**TEXT**
━━━━━━━━━━━━━━━━━━━━━━━━━━━━━━

Unfomatted sequential read - slow performance

John_Sturton · ‎10-08-2009

I have a large (600MB) unformatted sequential file created by Microsoft Power Station V4.00. Reading this file back with Intel Fortran is around four times slower than reading the same file with Microsoft Power Station V4.00.

The source code:

open(10, open(10,file=c_FileName,form='unformatted',status='old')
read(10,end=101,err=102)r_Radius,i_Direction
i_Count = 0
do 10
read(10,end=101,err=102_Error)r_X,r_Y,r_Z
i_Count = i_Count+1
if (mod(i_Count,1000000) .eq. 0) then
print *,i_Count,r_X,r_Y,r_Z
endif
10 continue

The compile line:

ifort -assume:byterecl -integer-size:32 -iface:cvf -warn:argument_checking -warn:truncated_source -fpscomp:ioformat -fp:source -MD -assume:buffered_io read_ud.f

So my program prints to the console every 100000 reads. What is "odd" is that if I interrupt the program with Ctrl-Break, I get a Windows "Application Error" dialog displayed, but the program continues to run in the background, and the program print statements are now generated around 4 times more rapidly.

So I guess my questions are:

1) Is this slow unformatted read performance a known issue?

2) Are there ways to improve it

3) How come the program suddenly accelerates when I hit Ctrl-Break

Cheers,

John Sturton

TimP · ‎10-08-2009

As unformatted files aren't portable, I'm not entirely surprised about strange behaviors. Do you know whether your problem is associated with the print statement; for example, if you redirect to a file, does it speed up? If not, have you tried making an updated copy of the file written by a recent ifort? If necessary, you might write a simple program to read the old file and write out a new one.

John_Sturton · ‎10-08-2009

Quoting - tim18

As unformatted files aren't portable, I'm not entirely surprised about strange behaviors. Do you know whether your problem is associated with the print statement; for example, if you redirect to a file, does it speed up? If not, have you tried making an updated copy of the file written by a recent ifort? If necessary, you might write a simple program to read the old file and write out a new one.

Thanks for your suggesions. However,

1) Redirecting the prints does not speed up the execution

2) Running the program on a updated copy of the original data file (created by reading the original and writing a new file) does not speed up the execution.

BTW, the compiler version is:

Intel Visual Fortran Compiler Professional for applications running on IA-32, Version 11.1 Build 20090511 Package ID: w_cprof_p_11.1.035

Ron_Green · ‎10-08-2009

Interesting. Now you are doing the timing on the same computer, right? There are big differences introduced by the OS, because ultimately the read/write calls go down to operating system service calls. So Vista may be quite a bit of a different beast that Win 98. And the disk controller logic will of course be different between machines as could the disks themselves.

ron

Ron_Green · ‎10-08-2009

After thinking about this a bit more, I have a few other comments.

First, you are reading a non-native file format in ifort. 'unformatted' data files have the data stored in binary format for sure, however there are record markers and file marks that need to delineate the data. There is no standard for these marks, so each compiler has it's own 'native' record and file marks.

━━━━━━━━━━━━━━━━━━━━━━━━━━━━━━

**DIRECTIVE 1**
From the listing, copy out every line unchanged, starting at the line with "family: Verbenaceae" and going up to and including the line with "genus: Marrubium".

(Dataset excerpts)
━━━━━━━━━━━━━━━━━━━━━━━━━━━━━━

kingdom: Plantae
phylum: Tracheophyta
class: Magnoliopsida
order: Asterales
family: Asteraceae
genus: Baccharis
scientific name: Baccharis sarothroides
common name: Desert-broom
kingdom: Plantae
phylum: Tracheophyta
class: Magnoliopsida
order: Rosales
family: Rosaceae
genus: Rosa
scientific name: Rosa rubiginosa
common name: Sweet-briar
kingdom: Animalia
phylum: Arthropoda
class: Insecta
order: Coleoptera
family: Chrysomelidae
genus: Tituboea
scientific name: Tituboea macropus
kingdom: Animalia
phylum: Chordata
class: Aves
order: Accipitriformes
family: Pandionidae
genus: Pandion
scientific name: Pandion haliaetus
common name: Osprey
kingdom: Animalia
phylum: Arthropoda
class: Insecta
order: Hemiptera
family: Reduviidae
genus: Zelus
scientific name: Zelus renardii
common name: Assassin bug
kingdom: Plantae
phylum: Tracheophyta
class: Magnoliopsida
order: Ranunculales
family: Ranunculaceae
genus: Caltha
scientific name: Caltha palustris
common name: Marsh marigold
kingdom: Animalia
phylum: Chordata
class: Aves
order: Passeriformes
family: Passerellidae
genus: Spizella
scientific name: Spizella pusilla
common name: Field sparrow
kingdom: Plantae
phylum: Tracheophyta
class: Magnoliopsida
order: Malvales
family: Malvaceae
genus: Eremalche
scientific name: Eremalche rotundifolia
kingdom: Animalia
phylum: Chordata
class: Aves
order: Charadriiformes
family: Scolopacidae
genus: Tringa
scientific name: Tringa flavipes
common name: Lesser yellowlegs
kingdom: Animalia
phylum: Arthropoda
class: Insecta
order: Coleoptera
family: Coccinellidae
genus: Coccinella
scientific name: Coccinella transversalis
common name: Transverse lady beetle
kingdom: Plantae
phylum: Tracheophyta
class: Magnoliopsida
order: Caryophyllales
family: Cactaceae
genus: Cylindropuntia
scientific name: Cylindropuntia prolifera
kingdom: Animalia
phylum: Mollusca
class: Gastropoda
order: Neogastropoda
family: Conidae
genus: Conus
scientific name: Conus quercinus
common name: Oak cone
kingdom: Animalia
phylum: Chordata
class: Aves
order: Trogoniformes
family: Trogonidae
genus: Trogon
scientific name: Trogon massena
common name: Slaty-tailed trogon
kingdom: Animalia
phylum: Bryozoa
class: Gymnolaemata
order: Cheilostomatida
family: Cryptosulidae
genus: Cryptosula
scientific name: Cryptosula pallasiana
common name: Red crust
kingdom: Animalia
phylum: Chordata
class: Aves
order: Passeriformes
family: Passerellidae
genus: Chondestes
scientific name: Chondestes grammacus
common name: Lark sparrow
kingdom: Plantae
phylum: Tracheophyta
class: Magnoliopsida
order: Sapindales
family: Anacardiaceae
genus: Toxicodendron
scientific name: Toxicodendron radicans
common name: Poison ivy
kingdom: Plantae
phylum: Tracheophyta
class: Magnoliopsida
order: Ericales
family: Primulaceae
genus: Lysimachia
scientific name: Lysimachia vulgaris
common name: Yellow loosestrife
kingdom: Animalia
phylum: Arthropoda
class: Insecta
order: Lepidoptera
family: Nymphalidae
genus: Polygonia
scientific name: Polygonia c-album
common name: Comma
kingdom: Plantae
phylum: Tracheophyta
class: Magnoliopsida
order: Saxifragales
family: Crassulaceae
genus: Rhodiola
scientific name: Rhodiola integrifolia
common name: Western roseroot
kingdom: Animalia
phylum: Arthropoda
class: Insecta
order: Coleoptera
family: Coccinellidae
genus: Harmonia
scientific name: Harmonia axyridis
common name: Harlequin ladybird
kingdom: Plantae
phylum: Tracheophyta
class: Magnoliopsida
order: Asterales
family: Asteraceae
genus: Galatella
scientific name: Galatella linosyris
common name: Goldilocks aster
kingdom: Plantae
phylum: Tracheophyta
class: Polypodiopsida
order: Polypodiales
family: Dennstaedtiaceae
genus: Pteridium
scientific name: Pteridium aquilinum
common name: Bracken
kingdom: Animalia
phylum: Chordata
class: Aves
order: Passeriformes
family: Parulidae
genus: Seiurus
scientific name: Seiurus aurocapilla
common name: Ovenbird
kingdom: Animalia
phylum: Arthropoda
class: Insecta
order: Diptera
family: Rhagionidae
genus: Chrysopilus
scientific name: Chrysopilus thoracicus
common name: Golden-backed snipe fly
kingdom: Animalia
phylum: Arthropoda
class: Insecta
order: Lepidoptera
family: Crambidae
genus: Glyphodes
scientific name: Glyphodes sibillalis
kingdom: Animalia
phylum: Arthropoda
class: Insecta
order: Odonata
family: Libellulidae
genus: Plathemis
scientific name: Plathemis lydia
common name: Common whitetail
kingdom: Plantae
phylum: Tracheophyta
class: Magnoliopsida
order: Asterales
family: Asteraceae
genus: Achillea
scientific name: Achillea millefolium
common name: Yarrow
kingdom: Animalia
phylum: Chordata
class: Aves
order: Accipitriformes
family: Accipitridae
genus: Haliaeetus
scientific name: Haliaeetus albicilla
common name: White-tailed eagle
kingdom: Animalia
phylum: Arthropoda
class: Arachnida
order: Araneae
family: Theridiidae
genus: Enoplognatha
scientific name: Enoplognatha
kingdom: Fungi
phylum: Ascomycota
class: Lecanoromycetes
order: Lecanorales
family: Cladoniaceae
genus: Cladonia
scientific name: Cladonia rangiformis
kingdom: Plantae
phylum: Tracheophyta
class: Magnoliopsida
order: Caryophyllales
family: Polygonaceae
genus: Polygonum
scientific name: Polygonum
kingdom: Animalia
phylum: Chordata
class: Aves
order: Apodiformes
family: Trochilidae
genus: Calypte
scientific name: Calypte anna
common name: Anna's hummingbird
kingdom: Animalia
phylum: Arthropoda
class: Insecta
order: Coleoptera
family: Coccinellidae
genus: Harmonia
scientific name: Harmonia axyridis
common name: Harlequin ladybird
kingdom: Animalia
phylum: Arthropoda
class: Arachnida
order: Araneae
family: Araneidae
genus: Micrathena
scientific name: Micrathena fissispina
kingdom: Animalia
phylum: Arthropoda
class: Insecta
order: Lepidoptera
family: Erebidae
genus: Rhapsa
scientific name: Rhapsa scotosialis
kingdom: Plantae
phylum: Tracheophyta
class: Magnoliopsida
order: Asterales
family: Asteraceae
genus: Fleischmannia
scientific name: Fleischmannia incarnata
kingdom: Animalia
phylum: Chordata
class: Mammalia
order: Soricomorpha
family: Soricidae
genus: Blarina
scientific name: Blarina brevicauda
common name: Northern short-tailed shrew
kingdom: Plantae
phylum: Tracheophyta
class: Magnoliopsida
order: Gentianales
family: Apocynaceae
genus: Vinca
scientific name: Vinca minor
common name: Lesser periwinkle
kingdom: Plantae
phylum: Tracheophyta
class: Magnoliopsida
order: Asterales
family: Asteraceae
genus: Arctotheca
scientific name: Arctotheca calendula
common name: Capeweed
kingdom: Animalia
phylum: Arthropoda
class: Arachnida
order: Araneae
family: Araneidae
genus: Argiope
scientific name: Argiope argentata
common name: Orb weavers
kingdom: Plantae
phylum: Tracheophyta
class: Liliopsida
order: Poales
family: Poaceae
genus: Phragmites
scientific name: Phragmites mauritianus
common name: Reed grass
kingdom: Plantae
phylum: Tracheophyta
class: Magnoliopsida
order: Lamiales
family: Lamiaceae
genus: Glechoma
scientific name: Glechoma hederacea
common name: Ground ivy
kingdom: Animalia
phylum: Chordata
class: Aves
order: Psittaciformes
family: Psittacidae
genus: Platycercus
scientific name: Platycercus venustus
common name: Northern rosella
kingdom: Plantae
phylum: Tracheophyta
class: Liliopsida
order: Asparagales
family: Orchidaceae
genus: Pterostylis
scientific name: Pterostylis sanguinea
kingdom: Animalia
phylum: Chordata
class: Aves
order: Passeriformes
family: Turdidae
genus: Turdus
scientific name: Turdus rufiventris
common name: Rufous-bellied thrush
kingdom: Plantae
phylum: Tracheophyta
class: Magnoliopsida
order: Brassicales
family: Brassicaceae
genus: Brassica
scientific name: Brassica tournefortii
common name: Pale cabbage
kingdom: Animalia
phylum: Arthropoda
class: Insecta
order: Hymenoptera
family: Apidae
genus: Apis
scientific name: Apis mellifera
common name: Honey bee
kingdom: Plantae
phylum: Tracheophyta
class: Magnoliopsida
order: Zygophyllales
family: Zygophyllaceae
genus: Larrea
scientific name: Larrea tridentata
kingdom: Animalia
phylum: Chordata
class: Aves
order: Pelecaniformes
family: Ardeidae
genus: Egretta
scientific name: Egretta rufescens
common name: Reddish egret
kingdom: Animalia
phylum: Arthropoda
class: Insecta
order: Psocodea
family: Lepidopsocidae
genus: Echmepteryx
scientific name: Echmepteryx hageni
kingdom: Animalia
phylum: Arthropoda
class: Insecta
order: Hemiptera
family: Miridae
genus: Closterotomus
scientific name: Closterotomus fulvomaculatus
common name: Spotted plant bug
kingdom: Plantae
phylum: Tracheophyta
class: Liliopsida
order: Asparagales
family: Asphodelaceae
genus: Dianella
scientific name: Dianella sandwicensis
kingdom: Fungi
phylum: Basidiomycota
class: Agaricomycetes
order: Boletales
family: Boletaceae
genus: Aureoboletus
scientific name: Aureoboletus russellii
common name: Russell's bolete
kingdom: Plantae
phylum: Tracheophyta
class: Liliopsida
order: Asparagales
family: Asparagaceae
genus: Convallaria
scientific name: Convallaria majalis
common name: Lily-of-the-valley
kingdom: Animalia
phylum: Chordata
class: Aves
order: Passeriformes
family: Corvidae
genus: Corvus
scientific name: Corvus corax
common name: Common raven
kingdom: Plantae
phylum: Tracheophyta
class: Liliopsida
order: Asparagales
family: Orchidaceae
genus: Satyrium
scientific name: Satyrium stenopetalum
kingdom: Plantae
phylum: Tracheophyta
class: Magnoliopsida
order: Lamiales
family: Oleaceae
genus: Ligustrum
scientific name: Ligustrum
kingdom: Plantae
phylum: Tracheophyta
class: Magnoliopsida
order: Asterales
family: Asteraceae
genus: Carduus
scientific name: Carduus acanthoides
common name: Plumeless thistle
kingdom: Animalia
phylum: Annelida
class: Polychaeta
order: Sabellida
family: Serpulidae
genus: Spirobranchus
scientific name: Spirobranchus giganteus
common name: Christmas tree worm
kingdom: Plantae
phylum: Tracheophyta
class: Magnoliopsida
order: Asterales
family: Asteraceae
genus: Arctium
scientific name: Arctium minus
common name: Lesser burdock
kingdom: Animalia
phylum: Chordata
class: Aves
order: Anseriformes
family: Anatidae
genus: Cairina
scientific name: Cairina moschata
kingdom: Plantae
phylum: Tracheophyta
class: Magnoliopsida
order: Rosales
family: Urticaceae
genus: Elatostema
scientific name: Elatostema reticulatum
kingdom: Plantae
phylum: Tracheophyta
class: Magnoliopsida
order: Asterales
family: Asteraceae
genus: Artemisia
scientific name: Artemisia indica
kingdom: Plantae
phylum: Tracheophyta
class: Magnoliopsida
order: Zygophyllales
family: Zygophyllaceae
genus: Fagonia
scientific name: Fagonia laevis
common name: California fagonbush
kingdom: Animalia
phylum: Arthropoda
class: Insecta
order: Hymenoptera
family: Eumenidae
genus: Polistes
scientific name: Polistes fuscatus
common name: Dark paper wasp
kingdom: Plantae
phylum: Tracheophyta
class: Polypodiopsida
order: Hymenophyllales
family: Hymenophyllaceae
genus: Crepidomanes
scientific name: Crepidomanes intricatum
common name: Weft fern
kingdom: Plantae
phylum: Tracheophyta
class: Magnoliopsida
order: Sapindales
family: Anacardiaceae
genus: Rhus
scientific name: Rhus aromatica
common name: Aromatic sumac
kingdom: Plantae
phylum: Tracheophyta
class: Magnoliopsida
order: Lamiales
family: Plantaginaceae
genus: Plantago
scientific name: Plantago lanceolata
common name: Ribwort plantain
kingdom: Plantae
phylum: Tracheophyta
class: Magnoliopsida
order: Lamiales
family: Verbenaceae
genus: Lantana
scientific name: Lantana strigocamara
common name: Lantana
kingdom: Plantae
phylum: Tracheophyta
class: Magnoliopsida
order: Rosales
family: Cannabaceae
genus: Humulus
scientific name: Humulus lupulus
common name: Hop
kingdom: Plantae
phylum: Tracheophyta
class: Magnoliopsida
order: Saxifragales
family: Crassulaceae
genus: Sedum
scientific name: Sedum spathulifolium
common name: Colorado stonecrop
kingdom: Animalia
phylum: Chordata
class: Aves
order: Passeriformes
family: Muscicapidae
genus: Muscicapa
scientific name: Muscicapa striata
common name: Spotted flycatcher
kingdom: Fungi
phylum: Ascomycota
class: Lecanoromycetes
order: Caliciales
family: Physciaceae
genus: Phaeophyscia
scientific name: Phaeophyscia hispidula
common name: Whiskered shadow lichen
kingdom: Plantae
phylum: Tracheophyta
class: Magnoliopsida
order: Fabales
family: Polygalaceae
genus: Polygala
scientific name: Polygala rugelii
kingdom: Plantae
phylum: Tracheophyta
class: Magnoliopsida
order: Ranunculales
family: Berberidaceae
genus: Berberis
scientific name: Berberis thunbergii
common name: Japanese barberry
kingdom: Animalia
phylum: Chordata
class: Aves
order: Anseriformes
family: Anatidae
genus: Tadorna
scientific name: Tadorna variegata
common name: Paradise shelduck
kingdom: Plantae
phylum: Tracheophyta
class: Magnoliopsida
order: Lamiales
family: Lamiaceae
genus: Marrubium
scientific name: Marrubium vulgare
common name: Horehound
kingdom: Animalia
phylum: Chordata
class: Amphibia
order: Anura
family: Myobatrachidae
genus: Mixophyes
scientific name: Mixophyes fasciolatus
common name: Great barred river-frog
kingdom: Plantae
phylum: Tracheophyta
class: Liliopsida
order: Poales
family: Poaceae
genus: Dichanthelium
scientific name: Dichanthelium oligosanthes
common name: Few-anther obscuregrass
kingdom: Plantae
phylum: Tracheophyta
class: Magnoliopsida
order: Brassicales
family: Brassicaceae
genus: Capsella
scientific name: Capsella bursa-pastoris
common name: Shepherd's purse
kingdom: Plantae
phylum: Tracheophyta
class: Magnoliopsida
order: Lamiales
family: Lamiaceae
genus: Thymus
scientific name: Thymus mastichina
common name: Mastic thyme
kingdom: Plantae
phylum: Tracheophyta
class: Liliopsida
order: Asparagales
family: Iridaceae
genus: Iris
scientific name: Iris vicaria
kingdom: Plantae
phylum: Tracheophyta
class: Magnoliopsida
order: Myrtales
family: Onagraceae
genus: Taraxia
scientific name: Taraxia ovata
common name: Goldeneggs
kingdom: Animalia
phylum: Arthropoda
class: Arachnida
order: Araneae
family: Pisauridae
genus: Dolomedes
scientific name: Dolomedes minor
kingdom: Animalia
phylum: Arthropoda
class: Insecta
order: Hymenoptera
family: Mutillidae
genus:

━━━━━━━━━━━━━━━━━━━━━━━━━━━━━━

**DIRECTIVE 2**
Pick up the forum thread about slow Fortran unformatted reads where it stops, and keep writing.

**REPLY 1**
family: Verbenaceae
genus: Lantana
scientific name: Lantana strigocamara
common name: Lantana
kingdom: Plantae
phylum: Tracheophyta
class: Magnoliopsida
order: Rosales
family: Cannabaceae
genus: Humulus
scientific name: Humulus lupulus
common name: Hop
kingdom: Plantae
phylum: Tracheophyta
class: Magnoliopsida
order: Saxifragales
family: Crassulaceae
genus: Sedum
scientific name: Sedum spathulifolium
common name: Colorado stonecrop
kingdom: Animalia
phylum: Chordata
class: Aves
order: Passeriformes
family: Muscicapidae
genus: Muscicapa
scientific name: Muscicapa striata
common name: Spotted flycatcher
kingdom: Fungi
phylum: Ascomycota
class: Lecanoromycetes
order: Caliciales
family: Physciaceae
genus: Phaeophyscia
scientific name: Phaeophyscia hispidula
common name: Whiskered shadow lichen
kingdom: Plantae
phylum: Tracheophyta
class: Magnoliopsida
order: Fabales
family: Polygalaceae
genus: Polygala
scientific name: Polygala rugelii
kingdom: Plantae
phylum: Tracheophyta
class: Magnoliopsida
order: Ranunculales
family: Berberidaceae
genus: Berberis
scientific name: Berberis thunbergii
common name: Japanese barberry
kingdom: Animalia
phylum: Chordata
class: Aves
order: Anseriformes
family: Anatidae
genus: Tadorna
scientific name: Tadorna variegata
common name: Paradise shelduck
kingdom: Plantae
phylum: Tracheophyta
class: Magnoliopsida
order: Lamiales
family: Lamiaceae
genus: Marrubium

**REPLY 2**
The data file you are reading was created by another compiler and thus does not use the same storage format as that used by ifort. You are using -fpscomp so that ifort can read this non-native file. So you've added this compatibility layer of software that is slowing down the reads (and writes). And you're reading in small chunks, which means you're going through this extra layer of software translation for each read - and you have a boatload of reads going on. You could amortize this cost with large block reads if the data was layed out differently in the file. The extra software overhead would diminish to noise if the data was written as one record and you re-read that as one record, for example.

Also, you have that whole mod() and print going on in the loop. Why don't you yank that test/print code out of there, put a call to CPU_TIME() before and after the loop to get a clean timing on just the read time without also including all the if tests, the calls to MOD() and potentially the writes.

ron

John_Sturton · ‎10-08-2009

Quoting - Ronald W. Green (Intel)

After thinking about this a bit more, I have a few other comments.

First, you are reading a non-native file format in ifort. 'unformatted' data files have the data stored in binary format for sure, however there are record markers and file marks that need to delineate the data. There is no standard for these marks, so each compiler has it's own 'native' record and file marks.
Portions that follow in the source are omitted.